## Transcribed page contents
⟨

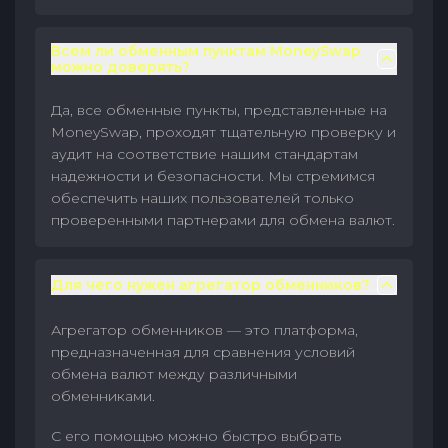
Всем ли обменным пунктам MoneySwap
можно доверять?
Да, все обменные пункты, представленные на
MoneySwap, проходят тщательную проверку и
аудит на соответствие нашим стандартам
надежности и безопасности. Мы стремимся
обеспечить наших пользователей только
проверенными партнерами для обмена валют.
Для чего нужен агрегатор обменников?
Агрегатор обменников — это платформа,
предназначенная для сравнения условий
обмена валют между различными
обменниками.
С его помощью можно быстро выбрать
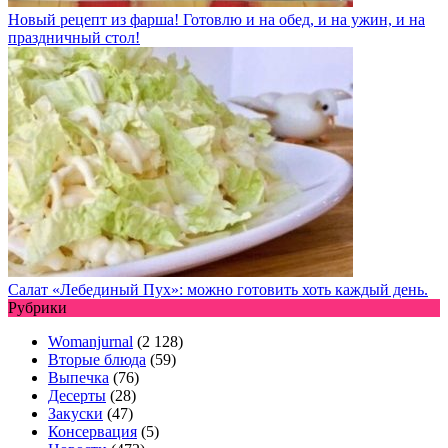
Новый рецепт из фарша! Готовлю и на обед, и на ужин, и на
праздничный стол!
Салат «Лебединый Пух»: можно готовить хоть каждый день.
Рубрики
Womanjurnal
(2 128)
Вторые блюда
(59)
Выпечка
(76)
Десерты
(28)
Закуски
(47)
Консервация
(5)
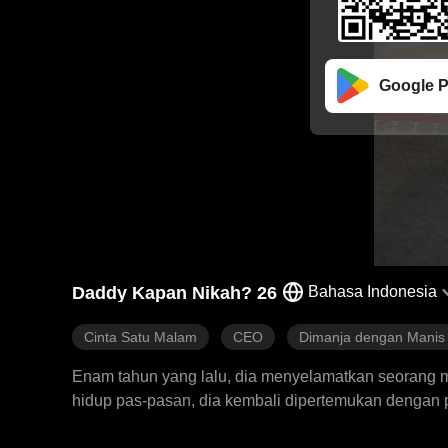
Google P
Daddy Kapan Nikah? 26
Bahasa Indonesia
Cinta Satu Malam
CEO
Dimanja dengan Manis
Enam tahun yang lalu, dia menyelamatkan seorang mi
hidup pas-pasan, dia kembali dipertemukan dengan 
jiwa akhirnya bisa menguak tabir kebenaran.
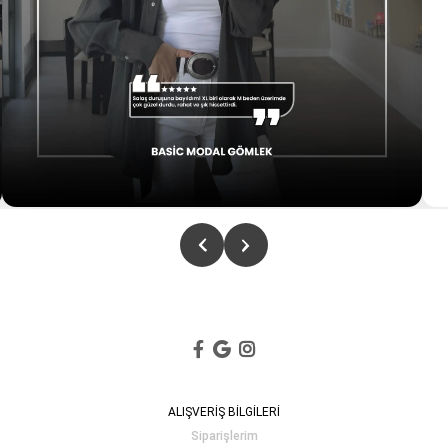
ALIŞVERİŞ BİLGİLERİ
Siparişlerim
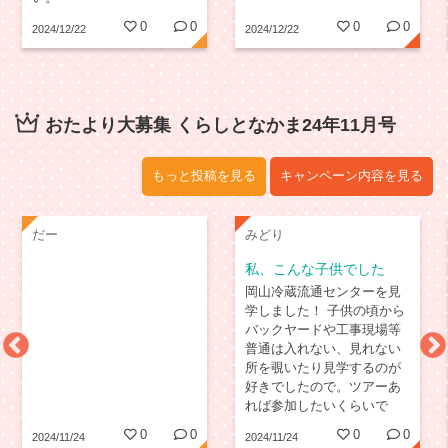
0
0
0
0
2024/12/22
2024/12/22
おたより大募集 くらしとなかま24年11月号
もっと投稿を見る
キャンペーン内容を見る
だー
みどり
私、こんな子供でした
岡山冷蔵流通センターを見
学しました！ 子供の頃から
バックヤードや工事現場等
普通は入れない、見れない
所を覗いたり見学するのが
好きでしたので。ツアーあ
れば参加したいくらいで
す。 おばあちゃん子でした
0
0
0
0
2024/11/24
2024/11/24
ので、少しまわりから浮い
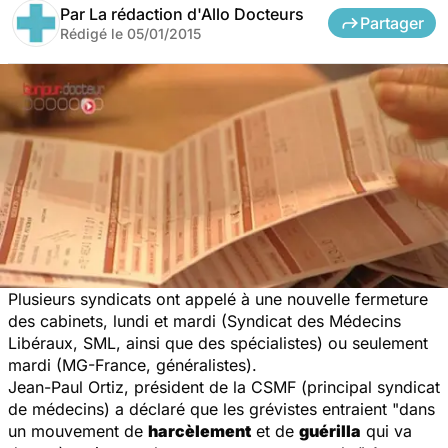
Par
La rédaction d'Allo Docteurs
Partager
Rédigé le
05/01/2015
Plusieurs syndicats ont appelé à une nouvelle fermeture
des cabinets, lundi et mardi (Syndicat des Médecins
Libéraux, SML, ainsi que des spécialistes) ou seulement
mardi (MG-France, généralistes).
Jean-Paul Ortiz, président de la CSMF (principal syndicat
de médecins) a déclaré que les grévistes entraient "dans
un mouvement de
harcèlement
et de
guérilla
qui va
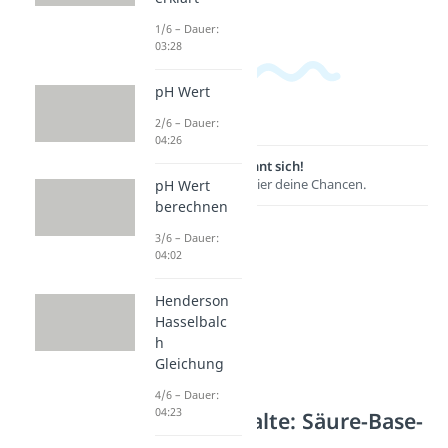
1/6 – Dauer:
03:28
pH Wert
2/6 – Dauer:
04:26
Lernen lohnt sich!
Entdecke hier deine Chancen.
pH Wert
berechnen
3/6 – Dauer:
04:02
Henderson
Hasselbalc
h
Gleichung
4/6 – Dauer:
04:23
Weitere Inhalte: Säure-Base-
Chemie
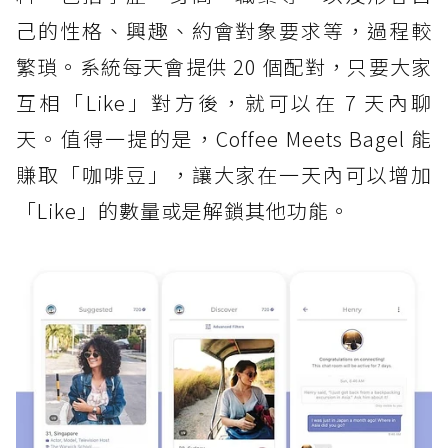
己的性格、興趣、約會對象要求等，過程較
繁瑣。系統每天會提供 20 個配對，只要大家
互相「Like」對方後，就可以在 7 天內聊
天。值得一提的是，Coffee Meets Bagel 能
賺取「咖啡豆」，讓大家在一天內可以增加
「Like」的數量或是解鎖其他功能。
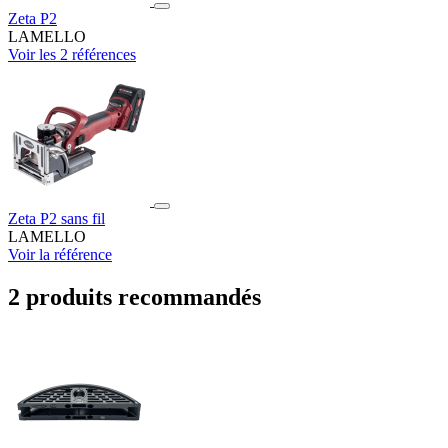
Zeta P2
LAMELLO
Voir les 2 références
Zeta P2 sans fil
LAMELLO
Voir la référence
2 produits recommandés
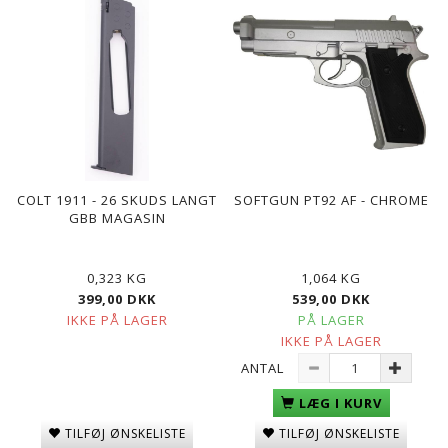
COLT 1911 - 26 SKUDS LANGT
SOFTGUN PT92 AF - CHROME
GBB MAGASIN
0,323 KG
1,064 KG
399,00 DKK
539,00 DKK
IKKE PÅ LAGER
PÅ LAGER
IKKE PÅ LAGER
ANTAL
LÆG I KURV
TILFØJ ØNSKELISTE
TILFØJ ØNSKELISTE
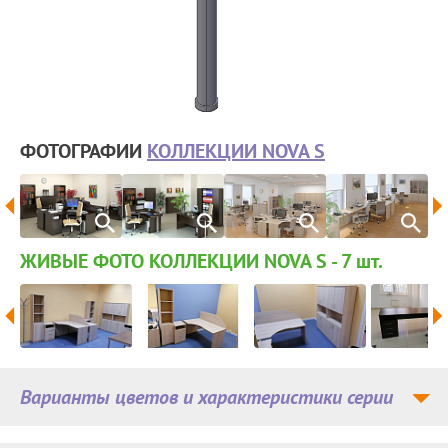
ФОТОГРАФИИ
КОЛЛЕКЦИИ NOVA S
ЖИВЫЕ ФОТО КОЛЛЕКЦИИ NOVA S - 7
шт.
Варианты цветов и характеристики серии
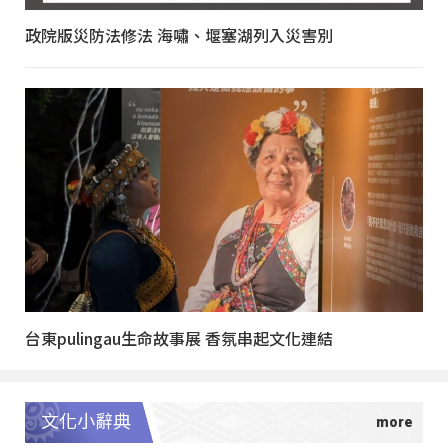
政院版災防法修法 海嘯、堰塞湖列入災害別
台東pulingau生命故事展 香氛串起文化連結
文化小辭典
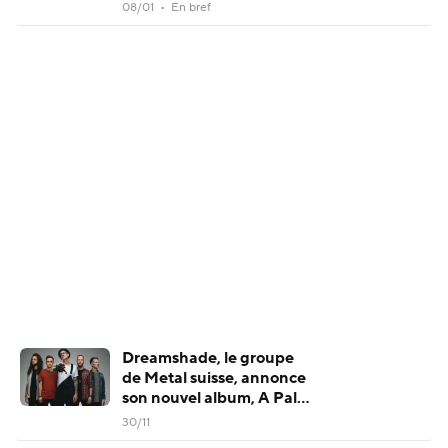
08/01 • En bref
Dreamshade, le groupe
de Metal suisse, annonce
son nouvel album, A Pale
Blue Dot (single & détails)
30/11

⟩

## Aim of the exercise
Please extract each line from the entries above that contains the word "dengan", and copy each of those lines in full.

## Exercise response
Dimanja dengan Manis
hidup pas-pasan, dia kembali dipertemukan dengan 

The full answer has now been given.